×

社説・コラム

社説 COP27開幕 国際社会の再結束図れ

 地球温暖化対策を議論する国連気候変動枠組み条約第27回締約国会議(COP27)がエジプトで始まった。本来の焦点は大きく二つだった。一つは産業革命後の気温上昇を1・5度に抑える世界共通目標の達成に向け、各国が温室効果ガスの排出削減目標を引き上げられるか。もう一つは温暖化の被害に苦しむ途上国への支援を拡充できるか、である。

 ところがロシアのウクライナ侵攻がもたらしたエネルギー危機が影を落とす。各国で急場をしのぐため「石炭回帰」の動きが出ている。脱炭素にブレーキがかかりかねない状況だ。

 人類の生存を脅かす気候変動を防ぐため、温室効果ガス削減の加速は待ったなしである。各国は再結束し、地球の未来を救う道を探らなければならない。

 2020年に始まった気候変動対策の国際ルール「パリ協定」は気温上昇を「2度未満、できれば1・5度」に抑える目標を掲げた。昨年のCOP26はこれを1・5度に引き上げ、各国が排出削減の目標を表明。
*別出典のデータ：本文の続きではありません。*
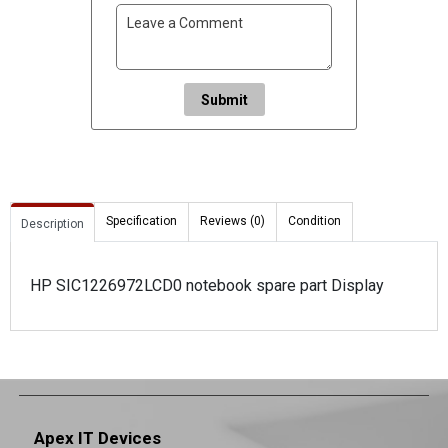
Submit
Specification
Reviews (0)
Condition
Description
HP SIC1226972LCD0 notebook spare part Display
Apex IT Devices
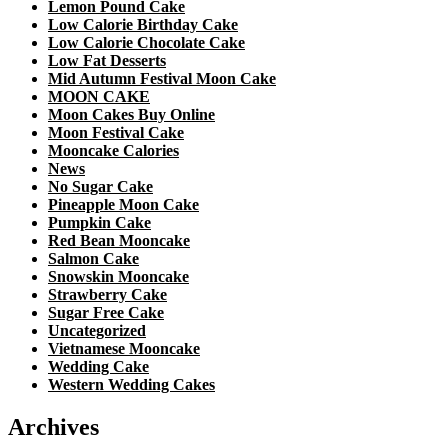
Lemon Pound Cake
Low Calorie Birthday Cake
Low Calorie Chocolate Cake
Low Fat Desserts
Mid Autumn Festival Moon Cake
MOON CAKE
Moon Cakes Buy Online
Moon Festival Cake
Mooncake Calories
News
No Sugar Cake
Pineapple Moon Cake
Pumpkin Cake
Red Bean Mooncake
Salmon Cake
Snowskin Mooncake
Strawberry Cake
Sugar Free Cake
Uncategorized
Vietnamese Mooncake
Wedding Cake
Western Wedding Cakes
Archives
二酸化炭素(CO₂)排出量の多い石炭火力発電所の段階的削減などにも合意した。

 CO₂排出量世界2位の米国は当時、パリ協定を脱退したトランプ前政権からバイデン政権に代わり、協定に復帰。排出量1位の中国も石炭の使用量削減を打ち出した。COP26に合わせ両国は温暖化対策に協調して取り組む共同宣言を発表。世界の排出量の4割強を占める二大排出国が動き始めていた。

 こうした流れをウクライナ危機が一変させた。2月の侵攻後、ロシアへの経済制裁が天然ガスなどの供給不安や価格高騰を招き、「脱石炭」の議論を先導してきた欧州などで石炭火力の利用が進む。

 さらに台湾を巡る米国と中国の対立も懸念材料だ。8月のペロシ米下院議長の訪台を契機に、中国は台湾への軍事圧力を強める。ロシアへの対応でも米中の足並みはそろわない。国際協調の機運が著しく低下している中で迎えたCOP27である。

 枠組み条約事務局が10月に発表した報告書によると、各国の目標を合わせても30年時点の排出量は10年比で10・6%増え、今世紀末までの気温上昇は2・5度に達するという。

 各国が目標を引き上げなければ手遅れになる局面であり、COP27では20年代に排出削減を加速させる「作業計画」をまとめる予定だ。厳しい交渉が予想される。何より米中が立場の隔たりを乗り越えて歩み寄り、率先して高い目標を打ち出すことが求められよう。地球の将来に責任と義務を負うことを自覚し、行動してもらいたい。

 気候変動の影響は途上国で顕著に表れる。パキスタンで大洪水が起き、アフリカは記録的な干ばつに苦しむ。これらは「損失と被害」と位置付けられ、議長国エジプトは過去の排出量が多い先進国の資金支援拡充を正式議題にした。分断を招かぬよう先進国側の姿勢が問われる。

 対策が遅れるほど取り返しがつかなくなる。戦争をしたり、緊張を高めたりしている場合ではない。温暖化対策を土台に国際社会が協調機運を高め、実効性ある計画で合意することが求められる。環境破壊の最たるものである戦争を終結させ、抑止する力にもつなげたい。